AIM OF THE EXERCISE:
Put every line of the listing below into a Markdown table with the columns "No." and "Entry", numbering the rows in order and leaving out blank lines.

EXCERPTED DATA:
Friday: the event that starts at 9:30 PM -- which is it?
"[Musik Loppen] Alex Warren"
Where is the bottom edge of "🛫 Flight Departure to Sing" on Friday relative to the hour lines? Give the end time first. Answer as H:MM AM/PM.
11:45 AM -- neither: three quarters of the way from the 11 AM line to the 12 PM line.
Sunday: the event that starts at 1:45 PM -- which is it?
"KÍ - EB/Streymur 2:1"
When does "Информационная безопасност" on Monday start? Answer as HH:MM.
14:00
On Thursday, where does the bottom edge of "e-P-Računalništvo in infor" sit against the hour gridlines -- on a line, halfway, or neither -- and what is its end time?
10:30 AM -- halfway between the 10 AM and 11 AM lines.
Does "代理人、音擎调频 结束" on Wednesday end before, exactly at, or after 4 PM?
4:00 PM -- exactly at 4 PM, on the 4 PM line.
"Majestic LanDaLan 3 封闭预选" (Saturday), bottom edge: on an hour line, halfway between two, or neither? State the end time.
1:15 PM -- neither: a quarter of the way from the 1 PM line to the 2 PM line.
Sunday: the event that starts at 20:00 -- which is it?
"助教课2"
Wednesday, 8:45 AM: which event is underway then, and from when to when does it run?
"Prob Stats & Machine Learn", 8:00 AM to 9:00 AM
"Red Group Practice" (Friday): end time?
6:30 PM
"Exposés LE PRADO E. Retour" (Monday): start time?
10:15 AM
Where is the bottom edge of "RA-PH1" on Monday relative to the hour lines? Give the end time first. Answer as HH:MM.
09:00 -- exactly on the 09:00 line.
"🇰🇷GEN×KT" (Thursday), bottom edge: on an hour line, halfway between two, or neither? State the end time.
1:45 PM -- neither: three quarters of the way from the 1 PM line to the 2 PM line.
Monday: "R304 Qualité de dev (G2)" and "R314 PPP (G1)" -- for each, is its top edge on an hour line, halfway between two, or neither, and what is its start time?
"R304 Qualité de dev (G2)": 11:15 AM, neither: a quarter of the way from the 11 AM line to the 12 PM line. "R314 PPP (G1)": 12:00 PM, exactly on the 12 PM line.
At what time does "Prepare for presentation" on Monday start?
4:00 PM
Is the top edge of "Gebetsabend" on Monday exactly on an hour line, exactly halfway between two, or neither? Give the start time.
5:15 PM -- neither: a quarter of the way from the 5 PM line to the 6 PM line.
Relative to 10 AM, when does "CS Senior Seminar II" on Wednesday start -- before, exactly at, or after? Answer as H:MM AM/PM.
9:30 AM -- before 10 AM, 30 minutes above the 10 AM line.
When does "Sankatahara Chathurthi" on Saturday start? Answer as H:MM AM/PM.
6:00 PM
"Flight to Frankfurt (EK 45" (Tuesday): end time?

SOLUTION BELOW:
| No. | Entry |
|---|---|
| 1 | Friday: the event that starts at 9:30 PM -- which is it? |
| 2 | "[Musik Loppen] Alex Warren" |
| 3 | Where is the bottom edge of "🛫 Flight Departure to Sing" on Friday relative to the hour lines? Give the end time first. Answer as H:MM AM/PM. |
| 4 | 11:45 AM -- neither: three quarters of the way from the 11 AM line to the 12 PM line. |
| 5 | Sunday: the event that starts at 1:45 PM -- which is it? |
| 6 | "KÍ - EB/Streymur 2:1" |
| 7 | When does "Информационная безопасност" on Monday start? Answer as HH:MM. |
| 8 | 14:00 |
| 9 | On Thursday, where does the bottom edge of "e-P-Računalništvo in infor" sit against the hour gridlines -- on a line, halfway, or neither -- and what is its end time? |
| 10 | 10:30 AM -- halfway between the 10 AM and 11 AM lines. |
| 11 | Does "代理人、音擎调频 结束" on Wednesday end before, exactly at, or after 4 PM? |
| 12 | 4:00 PM -- exactly at 4 PM, on the 4 PM line. |
| 13 | "Majestic LanDaLan 3 封闭预选" (Saturday), bottom edge: on an hour line, halfway between two, or neither? State the end time. |
| 14 | 1:15 PM -- neither: a quarter of the way from the 1 PM line to the 2 PM line. |
| 15 | Sunday: the event that starts at 20:00 -- which is it? |
| 16 | "助教课2" |
| 17 | Wednesday, 8:45 AM: which event is underway then, and from when to when does it run? |
| 18 | "Prob Stats & Machine Learn", 8:00 AM to 9:00 AM |
| 19 | "Red Group Practice" (Friday): end time? |
| 20 | 6:30 PM |
| 21 | "Exposés LE PRADO E. Retour" (Monday): start time? |
| 22 | 10:15 AM |
| 23 | Where is the bottom edge of "RA-PH1" on Monday relative to the hour lines? Give the end time first. Answer as HH:MM. |
| 24 | 09:00 -- exactly on the 09:00 line. |
| 25 | "🇰🇷GEN×KT" (Thursday), bottom edge: on an hour line, halfway between two, or neither? State the end time. |
| 26 | 1:45 PM -- neither: three quarters of the way from the 1 PM line to the 2 PM line. |
| 27 | Monday: "R304 Qualité de dev (G2)" and "R314 PPP (G1)" -- for each, is its top edge on an hour line, halfway between two, or neither, and what is its start time? |
| 28 | "R304 Qualité de dev (G2)": 11:15 AM, neither: a quarter of the way from the 11 AM line to the 12 PM line. "R314 PPP (G1)": 12:00 PM, exactly on the 12 PM line. |
| 29 | At what time does "Prepare for presentation" on Monday start? |
| 30 | 4:00 PM |
| 31 | Is the top edge of "Gebetsabend" on Monday exactly on an hour line, exactly halfway between two, or neither? Give the start time. |
| 32 | 5:15 PM -- neither: a quarter of the way from the 5 PM line to the 6 PM line. |
| 33 | Relative to 10 AM, when does "CS Senior Seminar II" on Wednesday start -- before, exactly at, or after? Answer as H:MM AM/PM. |
| 34 | 9:30 AM -- before 10 AM, 30 minutes above the 10 AM line. |
| 35 | When does "Sankatahara Chathurthi" on Saturday start? Answer as H:MM AM/PM. |
| 36 | 6:00 PM |
| 37 | "Flight to Frankfurt (EK 45" (Tuesday): end time? |